The way I have always seen homes built (my parents built one when I was a kid) is that they go:  drywall, 2x4 studs and insulation, wood sheeting, foam board, tyvac house wrap, then the siding. 

I know I need to reside the house, but do I need to pull down the foil board, and install real wood sheeting?

Also wonder about upgrading the insullation from R11 to R13 (looked for R15 rolls or bats @ big box stores, but none have it here in lower mi.) Is it worth the hit to go to R13?

Thanks in advance!


----------



## nealtw (Mar 10, 2011)

The experts will be along soon but I have a few questions too. How much strength does this method give you against racking in a windstorm or earthquake.
When using form board on the outside of the house, do we end up with a vapour barier on the wrong side.? We do want the outside to breath, thats why we use tyvac.
Ryan , You didn't say if you have poly behind the drywall


----------



## 1ryan1 (Mar 10, 2011)

i am not sure what poly is... Sorry I am pretty handy just not up on all of the terms... 

If poly is vapor barrier, then no. The only barrier that I have is the facing on the insulation. 

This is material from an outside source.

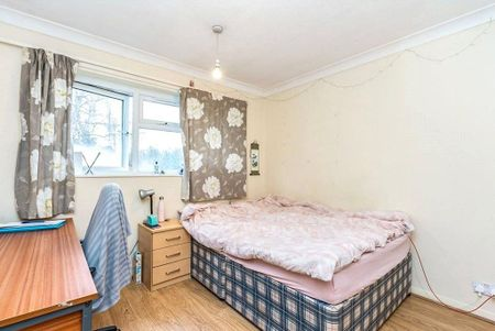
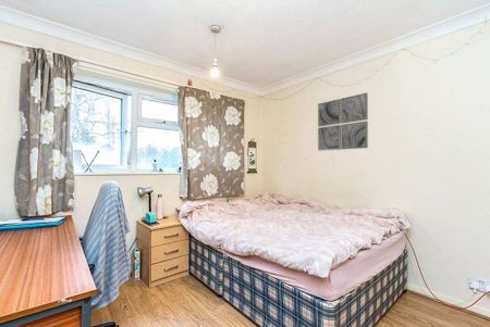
+ wall art [317,91,369,152]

In my reading, the foil faced foam board says it is its own moisture barrier. I just dont know about strength of the house. Then again it was built in '86, and it is still standing! Hopefully that is a good sign. But then again, I want it stand for another 30+ years!


----------



## nealtw (Mar 11, 2011)

Poly is sheet plastic film. The paper on your insulation will do the same job.
I have been told that when they sheet with foam board, they should install angle braces into the walls to stop it from racking. Usually you wants the walls to breath to the outside to keep them dry. I was hoping someone would tell us how your walls work.


----------



## inspectorD (Mar 11, 2011)

It depends, Some areas with low wind you can get away with the rack walls.
They just install what are called "let in bracing". basically notch a 2x4 into the wall and use foam for the sheathing. It was done in the 80's but I don't see it anymore.Sometimes the corners of the walls would have a sheet of plywood installed vertically to strengthen those corners.
Funny part was the  Folks around here used to break into the homes with vynil siding with a razor knife. 

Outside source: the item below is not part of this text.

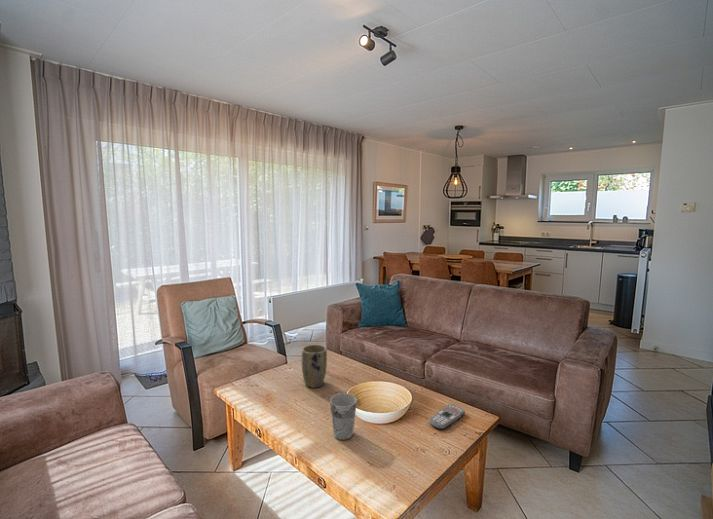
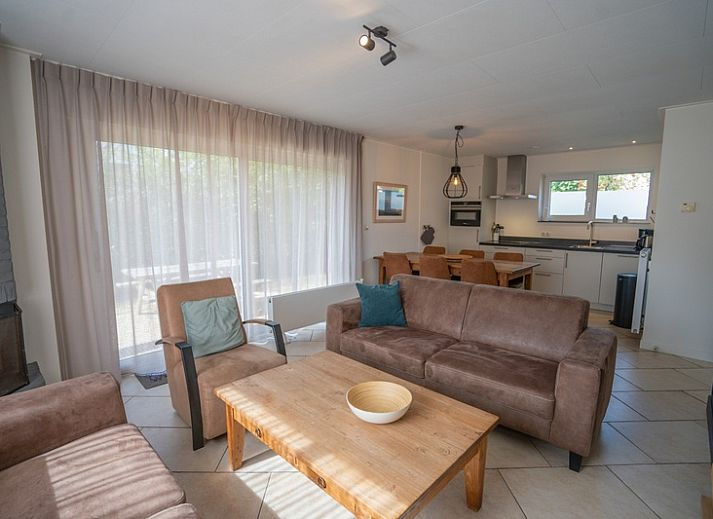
- cup [329,392,358,441]
- remote control [428,403,466,430]
- plant pot [301,344,328,389]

Also The joints start to leak, because there is no paper to help keep the rain out.


----------



## joecaption (Mar 13, 2011)

It was allowed to use foam board or Celotex but the outside corners had to to be OSB or plywood. It's not allowed anymore because it formed a double vaper barrier and the insides of the walls molded up, there was not enough strength in the walls so they racked and the sheetrock tended to keep cracking, no one took the time to hit the studs or use long enough nails when installing the siding so it starts to fall off or come loose.

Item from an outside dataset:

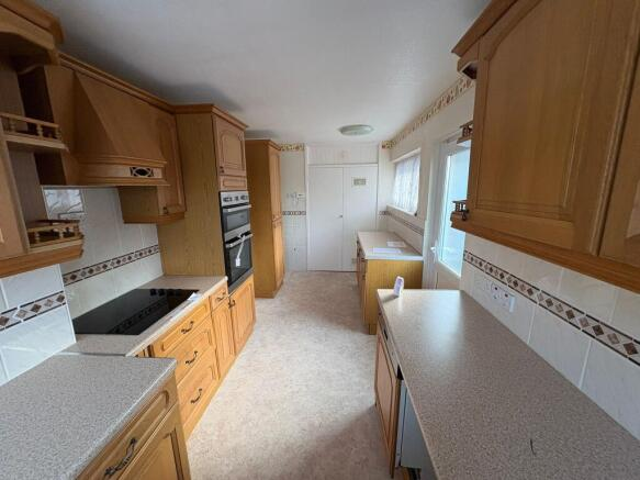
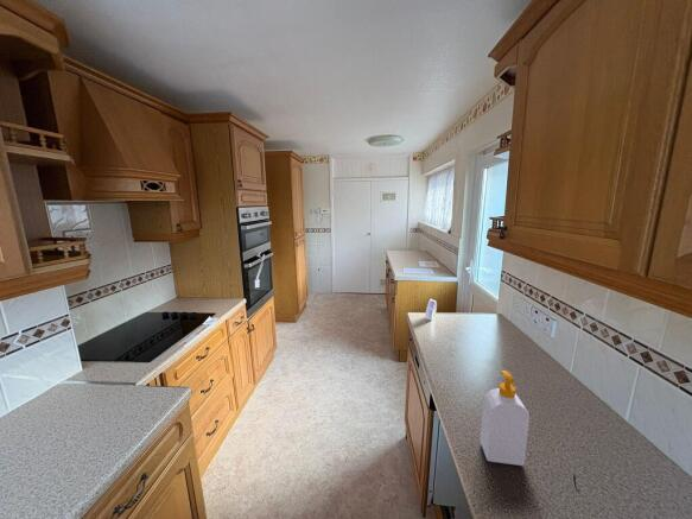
+ soap bottle [480,369,531,467]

R-13 will save you, not cost you in the long run. When you remove the old siding you must remove that old foam board and toss it. All you need is 1/2 OSB and Tyvek on the outside before residing.
Not sure what someone was thinking by building a wall so flimsy I can get in the house by just using my foot.


----------



## 1ryan1 (Mar 14, 2011)

Thanks everyone.. I feel I have a lot of new "ammunition" to go work with!  Now the question is, do I put up new drywall and insulation first, or go with the residing? I have the cash for the interior not the exterior.  Decision decisions!


----------



## nealtw (Mar 14, 2011)

Outside first, I would want it strong and water tight evan if you don't put siding on it right away, but thats just me.


----------



## 1ryan1 (Mar 15, 2011)

So looking at my options for doing the exterior first, I ran the #'s to do the 1/2" OSB, and siding.  Ouch! a little over 3 grand. Way out of my price point currently, not to mention may be past my skill level. 

So then I thought I would see what other options there were and ran across standard 4x8 sheets of wood siding. 

So here are some of the thoughts that I am contemplating, and would love to know what your thoughts are:
1) The cost is almost 1/3 the cost of the vinyl alone.  
2) The panel would give my wall strength, so would I be able to eliminate the OSB? Or is that still needed?

Other than the upkeep on wood siding, are there any other concerns that should be considered?


----------



## nealtw (Mar 15, 2011)

The big thing would be nails , you would want to nail it as you would osb and they wouldn't look vary nice. I have not seen this put on without substructure.


----------